John Nelson sent in this account:
Aberdare Monday 12 March 2007

"Idly using the laptop yesterday I typed 'craig-y-nos hospital' into Google, (strange that these words are still lodged in my memory after 60 years), and I was delighted and amazed to be taken back to my early childhood, such stories of so long ago…and I was there.

After visits to the clinic in Cathederal Road in my home town of Cardiff and scrutinising
the x-ray machine it was decided that I needed to go to Craig-y-Nos for a while, I was about 9 or 10 at the time.

I arrived some time in 1947 or 1948. My mother and I travelled from Cardiff and it took all day, the final leg of the journey being by bus (?) from Swansea.

I am amazed at the proliferation of photo's and memories from so many ladies on record, I cannot remember seeing or passing any of the fairer sex during my 15 months here apart from the nurses, possibly I was not observant enough. My recollections are of some boys but mainly
older men.
The ward I was in was just inside the balcony…plenty of fresh air inside and I was not envious of those consigned to the balcony. Their lives must have been hell in the winter, beds covered with a tarpaulin to save the bedding getting wet!

I would suggest that their lives where shortened by this primitive (“cruel“?) treatment…its more like death by mis-adventure. Thank the Lord that such harsh treatments have disappeared due to the advancement of medical science.

In my time there us youngsters were allowed onto the balcony and we would chat to the friendly bedridden who I think welcomed a fresh face.
Sometimes the person you had been talking to one day was not there the next day..…just an empty unmade bed!
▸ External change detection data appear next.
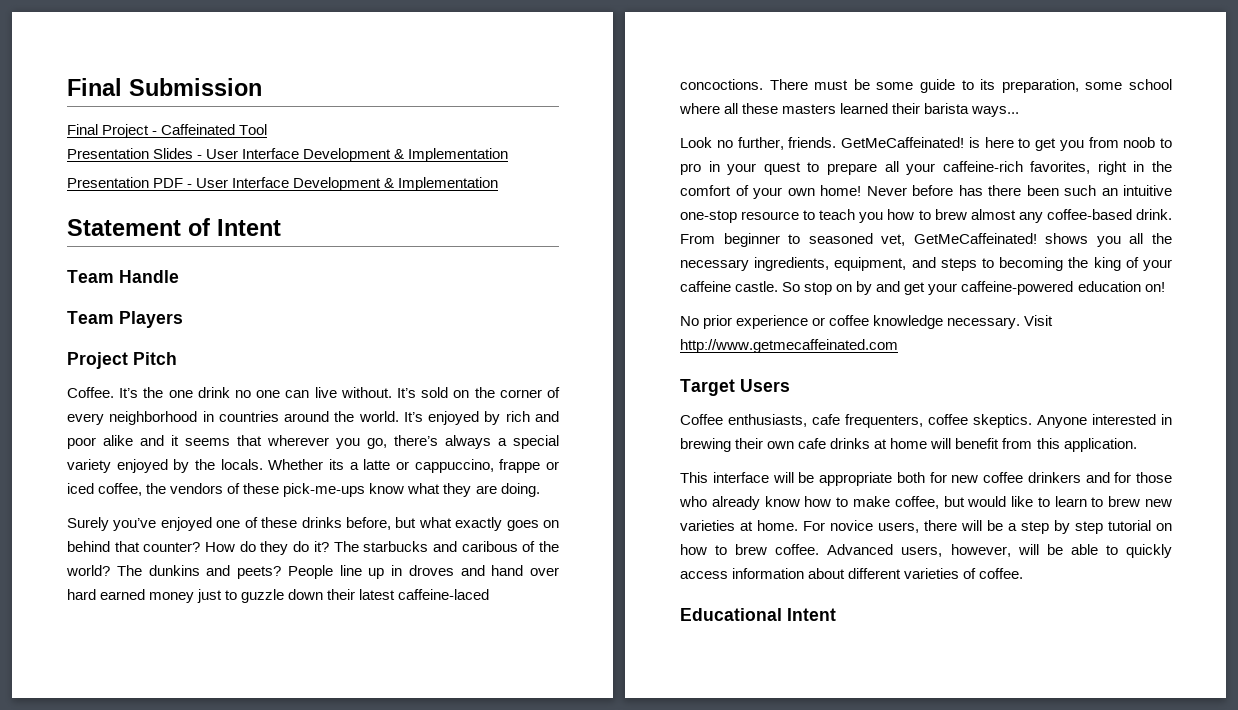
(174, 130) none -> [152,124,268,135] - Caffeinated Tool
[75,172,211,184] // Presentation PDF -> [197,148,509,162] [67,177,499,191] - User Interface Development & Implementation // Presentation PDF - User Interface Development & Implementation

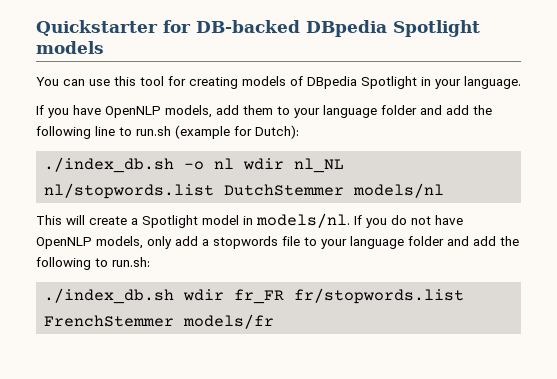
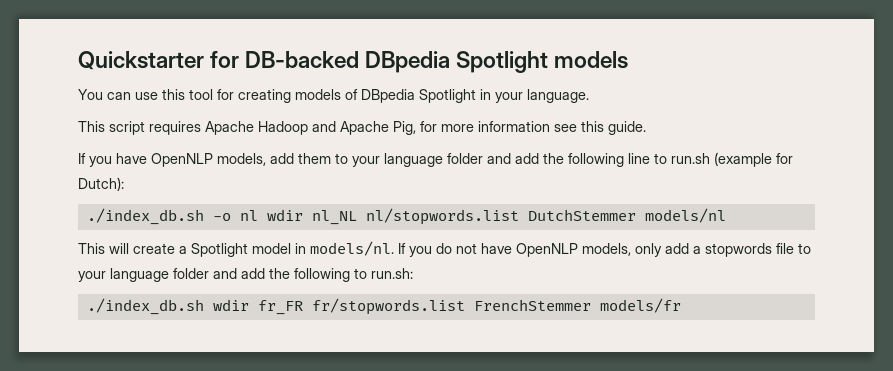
(521, 82) none -> [78,121,646,135] // This script requires Apache Hadoop and Apache Pig, for more information see this guide.

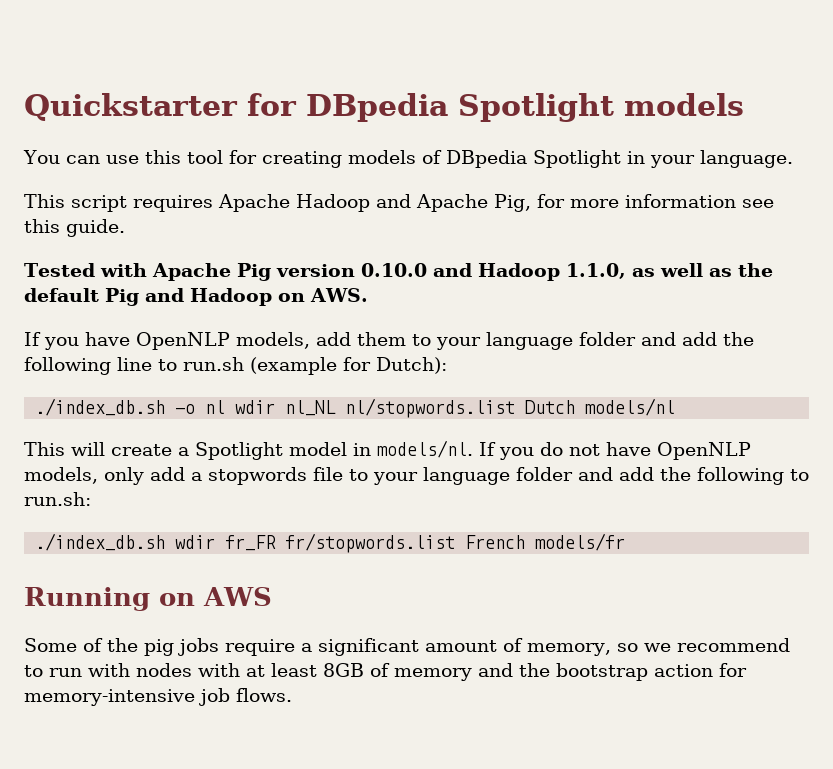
[245,51,360,68] DB-backed -> (297, 104) none
(646, 128) none -> [24,263,773,281] [24,288,368,306] // Tested with Apache Pig version 0.10.0 and Hadoop 1.1.0, as well as the default Pig and Hadoop on AWS.
[527,209,636,221] DutchStemmer -> [525,400,576,414] Dutch
[473,299,591,311] FrenchStemmer -> [465,535,526,549] French
(681, 305) none -> [24,587,272,611] [24,638,790,656] [24,663,747,681] [24,688,292,706] // Running on AWS // Some of the pig jobs require a significant amount of memory, so we recommend to run with nodes with at least 8GB of memory and the bootstrap action for memory-intensive job flows.

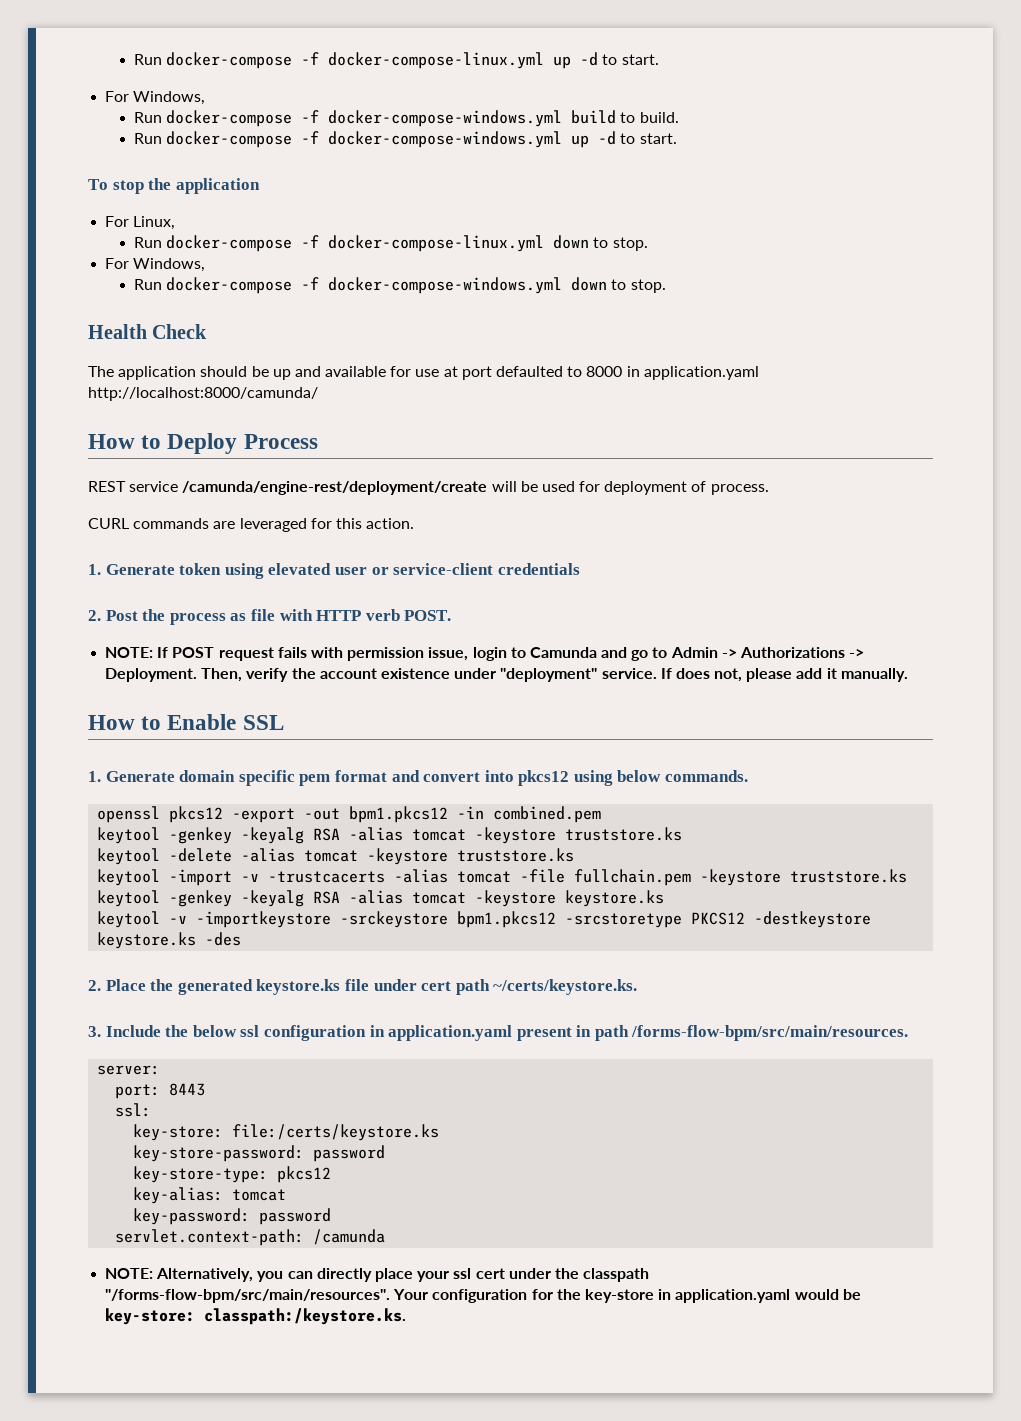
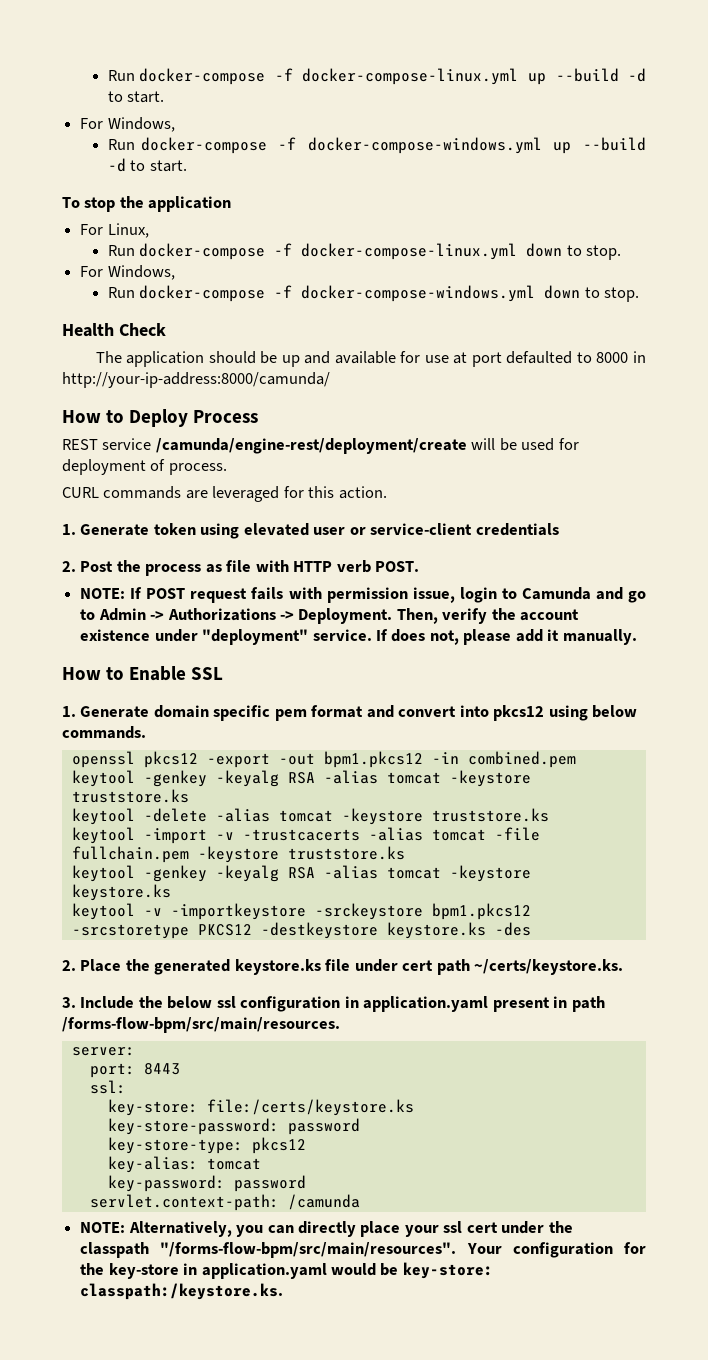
(572, 62) none -> [555,68,619,82] --build
[133,110,679,127] // Run docker-compose -f docker-compose-windows.yml build to build. -> (175, 124) none
(590, 141) none -> [582,137,646,151] --build
[643,366,759,380] [88,387,318,401] application.yaml http://localhost:8000/camunda/ -> [62,372,330,388] http://your-ip-address:8000/camunda/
This happened too many times. It was a scary lesson to learn for someone of a tender age.

One other form of “cruel” treatment that upset me was the sputum check. A thin tube was passed up through a nostril where it then descended, passing the throat, into the stomach when a sample was siphoned off. The tube , when passing the sensitive throat area, always made me want to vomit.

I have no bad impressions of my stay at the Castle, the medical treatments were usual for the time and one can see now that they were rather primitive by the standards of today (to be polite).

I seem to remember that the BBC came to visit at one time and a programme was recorded,
whatever it was we were able to listen to it on the wireless.

The only regret I have now is that I cannot recall having any schoolwork at all during my stay. I later failed my 11 plus and I always put this down to this gap in my education. But perhaps I am not being fair here, it was 60 years ago and my memory is not first class. I hope to investigate this further through the link on the blog.

The question that has always intrigued me is the psychological effect of being parted from family and friends for such a long time, the strain on parents on having a child such a long distance away out of their control and the long term effect on the young immature patients.

I remember having a visit only once a month…a terrific wrench for both parent and child. For a parent to visit in my case meant a long days travel from Cardiff and back plus paying for the fares and they certainly were not rich.

After 15 months at the Castle I was moved to Highland Moors in Llandrindod, spending another 9 months convalescing, then back home to Cardiff.

T.B. is a great nuisance…after about 6 years it came back to annoy me for another two years, 18 months in Talgarth H block and then a little visit to Sully where they snipped out the naughty T.B. from my right lung. I enjoyed it at the seaside… was warmer than the Swansea Valley!"